__What to do__.
In the records below, find the lines that include "percentageAccountedFor" and copy each.

◇ ◇ ◇ ◇

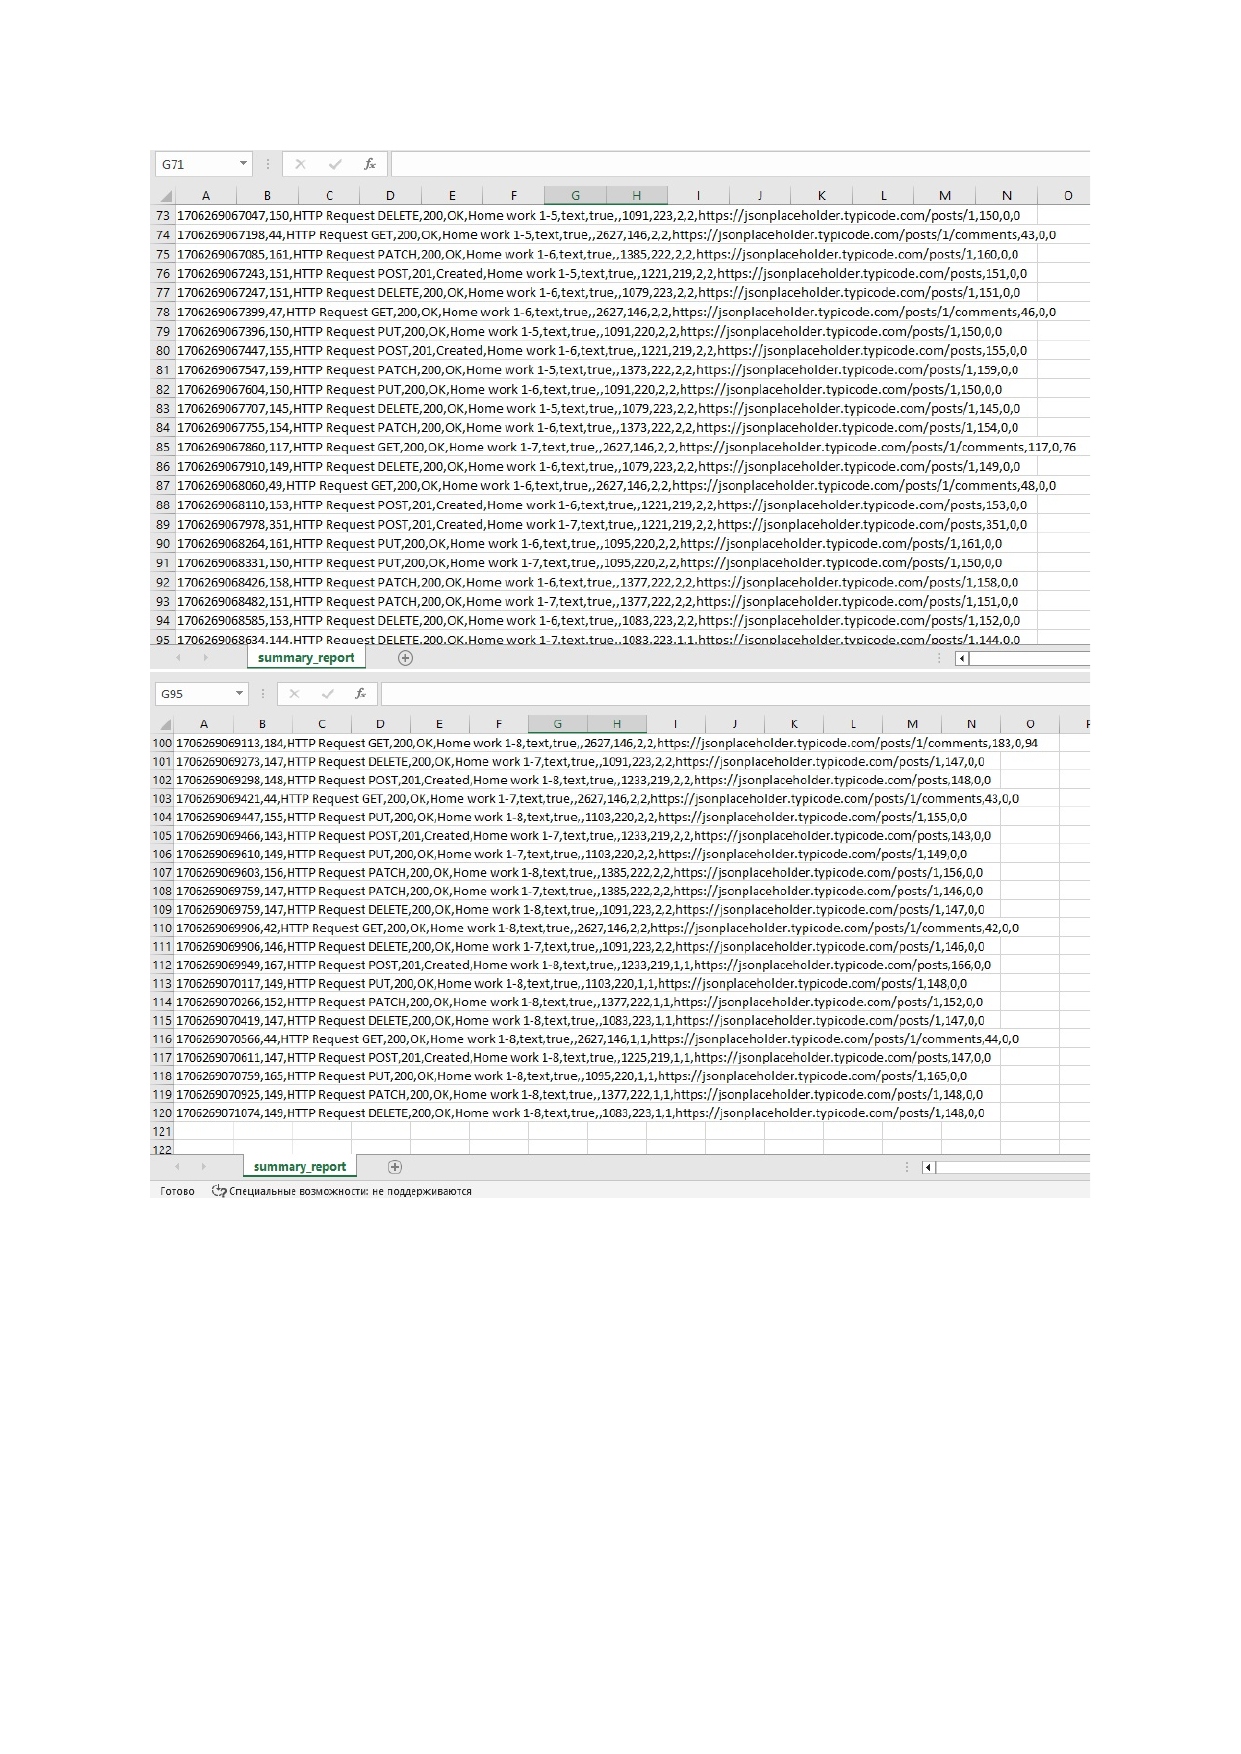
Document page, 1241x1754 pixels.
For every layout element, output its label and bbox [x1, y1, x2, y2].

picture [150, 672, 1091, 1198]
picture [150, 150, 1091, 669]
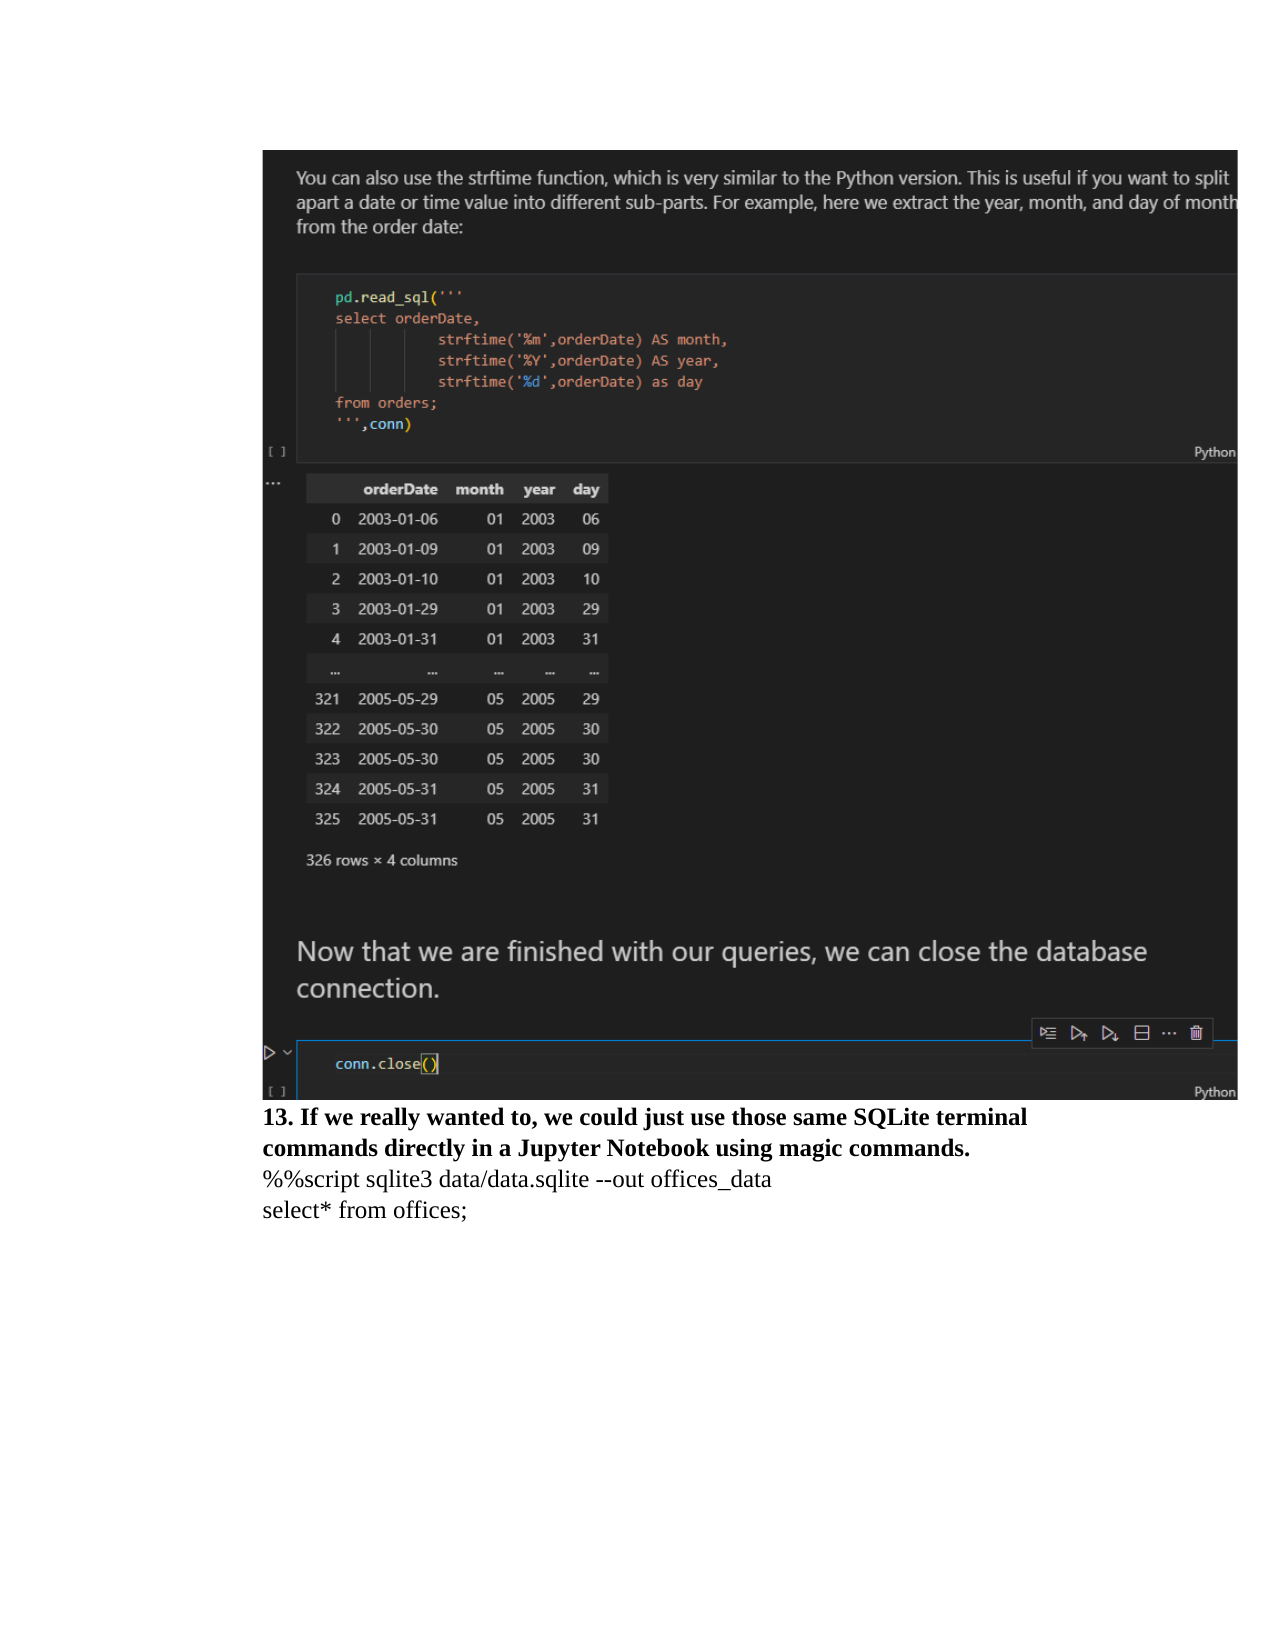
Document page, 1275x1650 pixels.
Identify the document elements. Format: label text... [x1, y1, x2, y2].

picture [262, 150, 1238, 1100]
list select* from offices; [262, 1195, 1125, 1223]
list 13. If we really wanted to, we could just use those same SQLite terminal commands directly in a Jupyter Notebook using magic commands. [262, 1102, 1125, 1161]
list %%script sqlite3 data/data.sqlite --out offices_data [262, 1164, 1125, 1192]
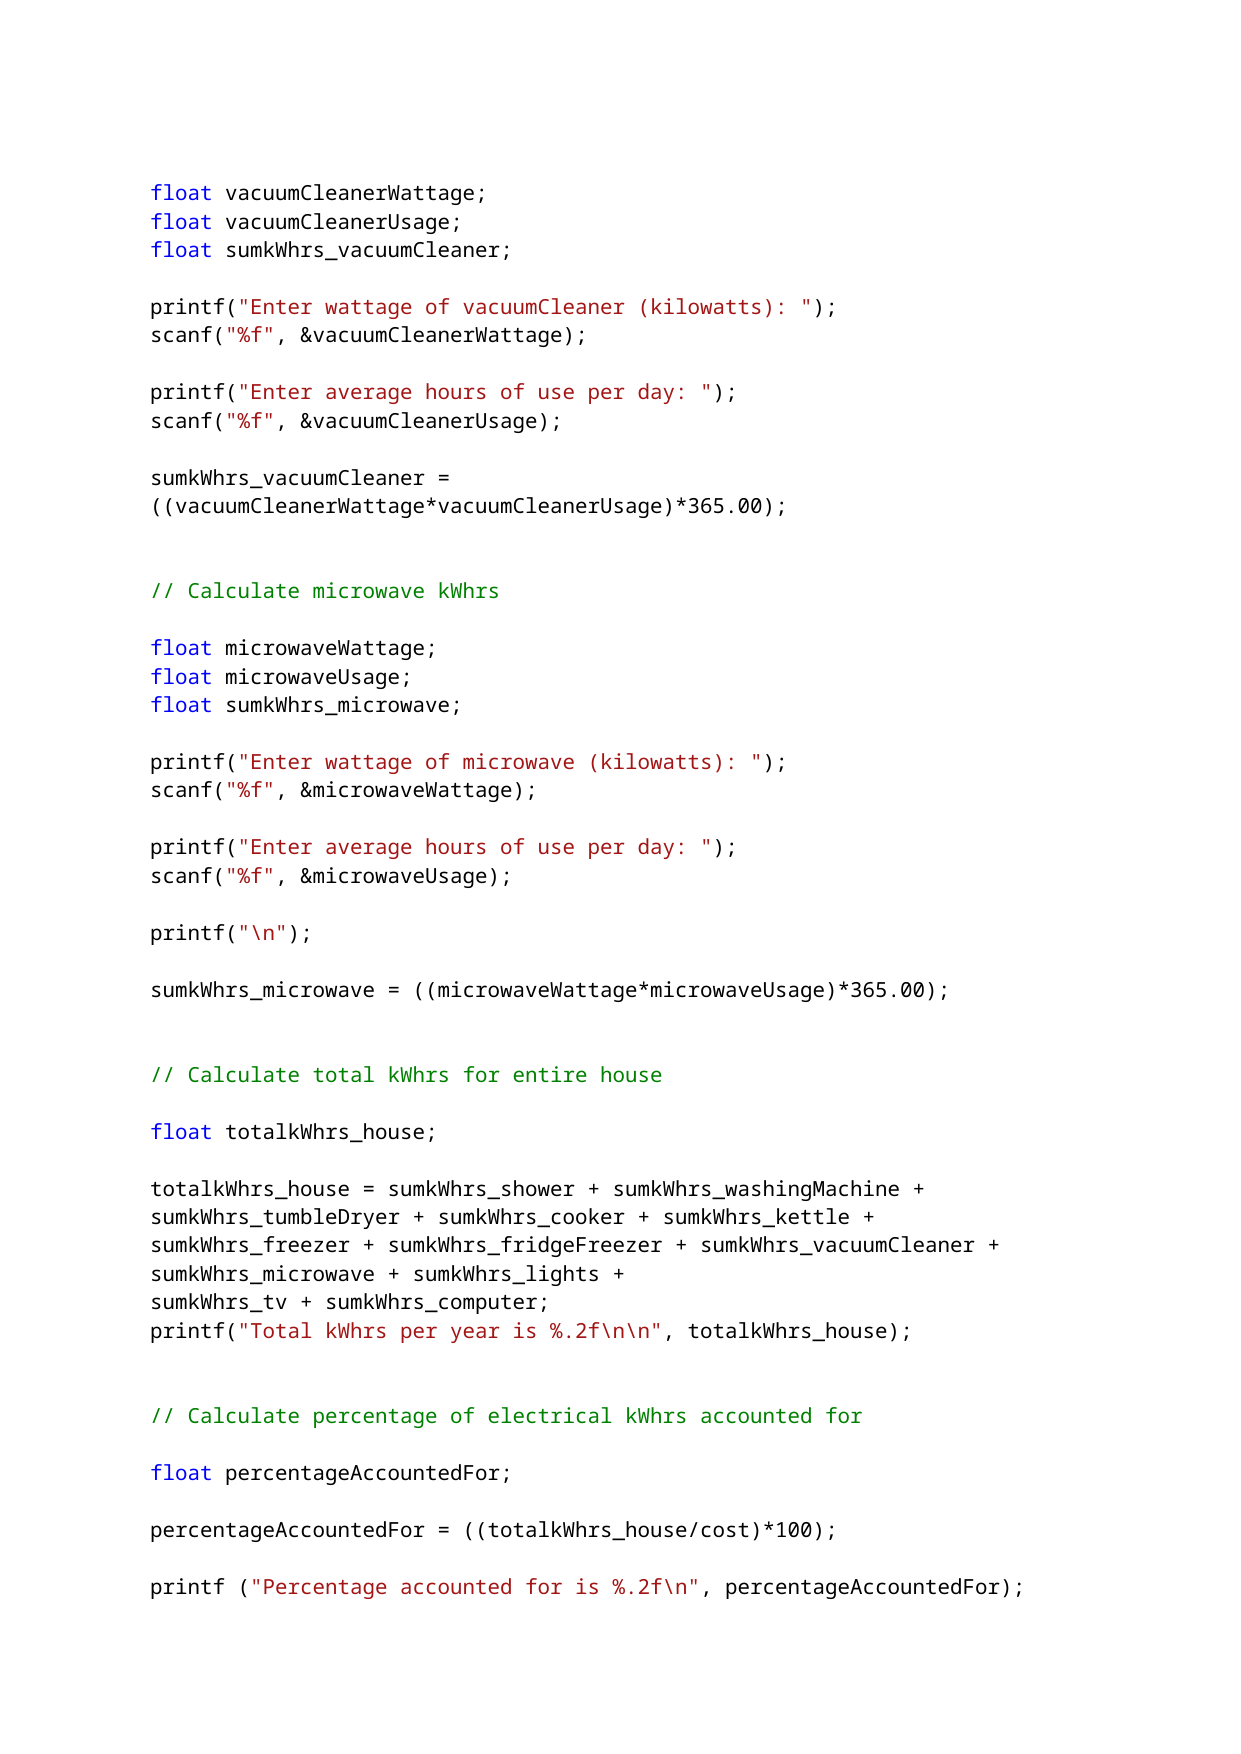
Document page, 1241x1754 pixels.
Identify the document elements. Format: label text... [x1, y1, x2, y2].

text printf("Enter average hours of use per day: "); [150, 377, 1090, 406]
text printf("Total kWhrs per year is %.2f\n\n", totalkWhrs_house); [150, 1316, 1090, 1344]
text float vacuumCleanerUsage; [150, 207, 1090, 235]
text float microwaveUsage; [150, 662, 1090, 690]
text sumkWhrs_microwave = ((microwaveWattage*microwaveUsage)*365.00); [150, 975, 1090, 1003]
text float sumkWhrs_vacuumCleaner; [150, 235, 1090, 264]
text scanf("%f", &microwaveUsage); [150, 861, 1090, 889]
text float sumkWhrs_microwave; [150, 690, 1090, 719]
text float percentageAccountedFor; [150, 1458, 1090, 1487]
text // Calculate total kWhrs for entire house [150, 1060, 1090, 1088]
text printf("Enter wattage of vacuumCleaner (kilowatts): "); [150, 292, 1090, 321]
text float totalkWhrs_house; [150, 1117, 1090, 1145]
text sumkWhrs_vacuumCleaner = ((vacuumCleanerWattage*vacuumCleanerUsage)*365.00); [150, 463, 1090, 520]
text scanf("%f", &microwaveWattage); [150, 776, 1090, 804]
text sumkWhrs_freezer + sumkWhrs_fridgeFreezer + sumkWhrs_vacuumCleaner + sumkWhrs_microwave + sumkWhrs_lights + [150, 1231, 1090, 1287]
text printf ("Percentage accounted for is %.2f\n", percentageAccountedFor); [150, 1572, 1090, 1600]
text totalkWhrs_house = sumkWhrs_shower + sumkWhrs_washingMachine + sumkWhrs_tumbleDryer + sumkWhrs_cooker + sumkWhrs_kettle + [150, 1174, 1090, 1231]
text sumkWhrs_tv + sumkWhrs_computer; [150, 1287, 1090, 1316]
text // Calculate percentage of electrical kWhrs accounted for [150, 1401, 1090, 1430]
text percentageAccountedFor = ((totalkWhrs_house/cost)*100); [150, 1515, 1090, 1543]
text scanf("%f", &vacuumCleanerUsage); [150, 406, 1090, 434]
text float vacuumCleanerWattage; [150, 178, 1090, 207]
text printf("Enter average hours of use per day: "); [150, 832, 1090, 861]
text printf("Enter wattage of microwave (kilowatts): "); [150, 747, 1090, 776]
text printf("\n"); [150, 918, 1090, 946]
text scanf("%f", &vacuumCleanerWattage); [150, 321, 1090, 349]
text float microwaveWattage; [150, 633, 1090, 662]
text // Calculate microwave kWhrs [150, 577, 1090, 605]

◇ ◇ ◇ ◇

__Result__.
text float percentageAccountedFor; [150, 1458, 1090, 1487]
text printf ("Percentage accounted for is %.2f\n", percentageAccountedFor); [150, 1572, 1090, 1600]
text percentageAccountedFor = ((totalkWhrs_house/cost)*100); [150, 1515, 1090, 1543]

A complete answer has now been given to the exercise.